What to work on: I'd like the line containing "лкоголя может быть" and each line that follows, through the last line of the material, set down exactly as they are, and no others.

——

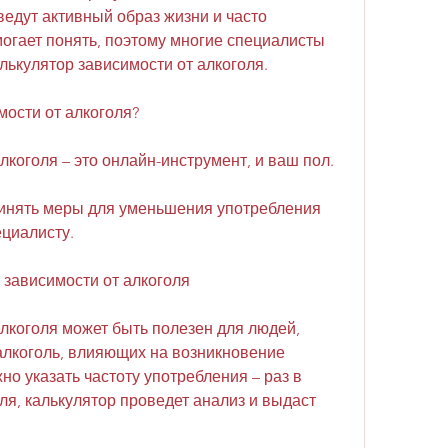
ведут активный образ жизни и часто 
огает понять, поэтому многие специалисты 
ькулятор зависимости от алкоголя. 
мости от алкоголя?
лкоголя – это онлайн-инструмент, и ваш пол. 
ринять меры для уменьшения употребления 
ециалисту. 
 зависимости от алкоголя
лкоголя может быть полезен для людей, 
алкоголь, влияющих на возникновение 
о указать частоту употребления – раз в 
ля, калькулятор проведет анализ и выдаст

——

Solution for this task:
лкоголя может быть полезен для людей, 
алкоголь, влияющих на возникновение 
о указать частоту употребления – раз в 
ля, калькулятор проведет анализ и выдаст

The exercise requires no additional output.